Dal punto di vista delle relazioni internazionali Erdogan continua a muoversi con scaltrezza, e in vista delle elezioni ancora di più. Quando l’ambasciatore americano ha incontrato il rivale del Sultano alle presidenziali Kiliçdaroglu, ha colto la palla al balzo per scagliarsi contro il diplomatico, annunciando che «impartirà una lezione agli Stati Uniti», tema caro all’elettorato nazionalista. «È indubbio che ha riportato la Turchia a un ruolo internazionale che prima non aveva» fa notare Marsili. «Si muove nell’interesse del Paese anche se non coincide con quello degli americani, o li irrita. Nel conflitto ucraino è l’unico che sia riuscito a ottenere qualcosa con l’accordo sul grano e lo scambio di prigionieri». Alla Svezia, che ancora non cede sugli oppositori che ospita, continua a opporre il veto per l’ingresso nella Nato.

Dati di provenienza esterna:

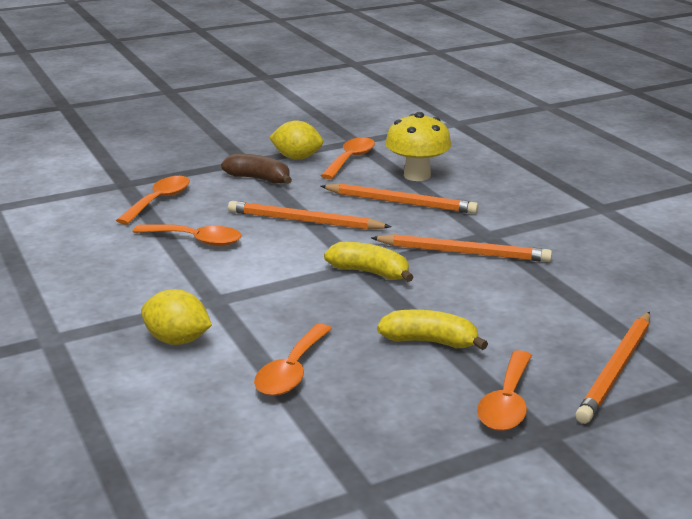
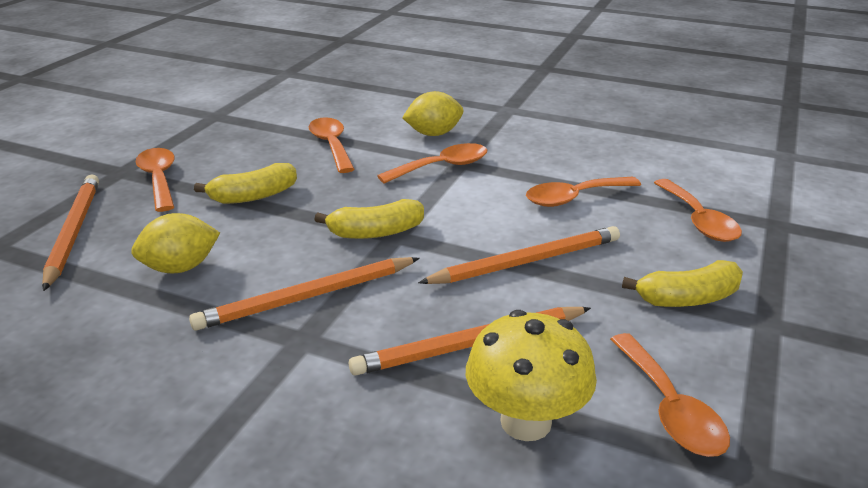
camera: 140 degrees right, 5 degrees up
brown banana [221,154,292,184] -> yellow banana [622,260,743,307]
yellow lemon [269,120,323,160] -> yellow lemon moved to [131,213,220,273]
none -> orange spoon [377,143,487,184]

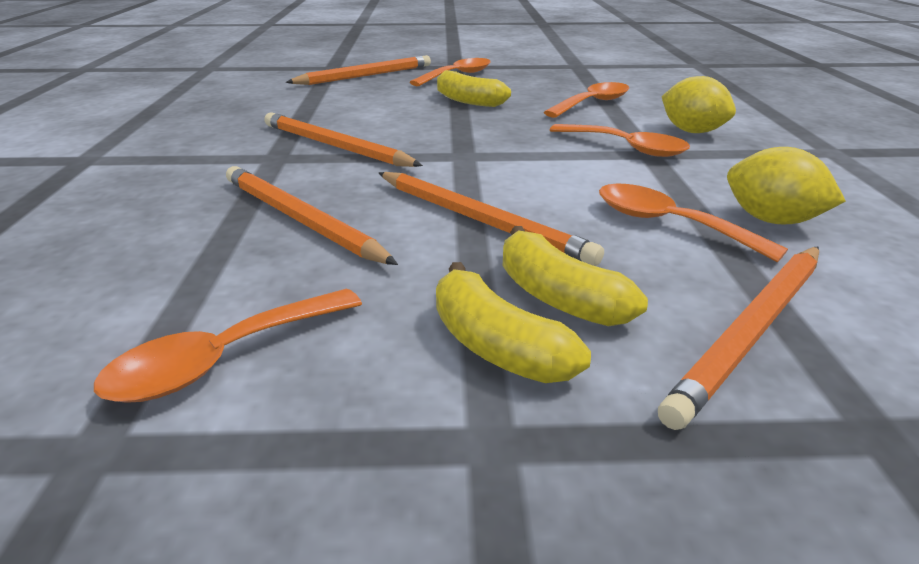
camera: 65 degrees right, 0 degrees up
yellow lemon [131,213,220,273] -> yellow lemon moved to [727,147,846,225]
yellow banana [314,199,424,239] -> yellow banana moved to [503,226,648,326]
yellow mushroom [466,310,597,441] -> none
orange spoon [654,179,742,242] -> orange pencil [658,247,819,430]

«Non è vero che sia così vicino ai russi» sostiene l’ambasciatore. «È un’amicizia di puro interesse». Il Cremlino cerca di ricucire lo strappo fra Ankara e Damasco segnato della guerra civile. Erdogan ha tutto l’interesse a riprendere buoni rapporti per mandare a casa gli oltre tre milioni di profughi siriani. Al contrario dell’Italia, sono nel mirino dell’opposizione a cominciare dai partiti di centro sinistra che ne denunciano il peso economico e sociale. «Da almeno un decennio la Turchia sta facendo ciò che non riesce a fare l’Italia. Politica estera attraverso la leva economica e commerciale» osserva Lazzeri. «Lo fa da cruciale membro della Nato che mantiene, a differenza nostra, la sovranità nazionale come linea guida».

Il 27 aprile, alla cerimonia di apertura della centrale nucleare di Akkuyu, costruita dai russi, potrebbe arrivare il presidente Vladimir Putin nella sua prima visita all’estero dall’invasione dell’Ucraina in un paese Nato. Erdogan usa con disinvoltura anche la forza militare: il 7 aprile un attacco di droni turchi sull’aeroporto di Suleimaniyeh nel Kurdistan iracheno ha cercato di eliminare Mazloum Abdi, comandante delle forze curde in Siria, scampato all’attacco. Soner Cagaptay, del centro studi Institute for Near East Policy di Washington, non ha dubbi: «Erdogan lotta per la sopravvivenza politica. Deve vincere le elezioni a qualunque costo. In caso di sconfitta ha paura di venire processato o addirittura perseguitato, lui con i suoi familiari. Cercherà la vittoria con le buone o con le cattive».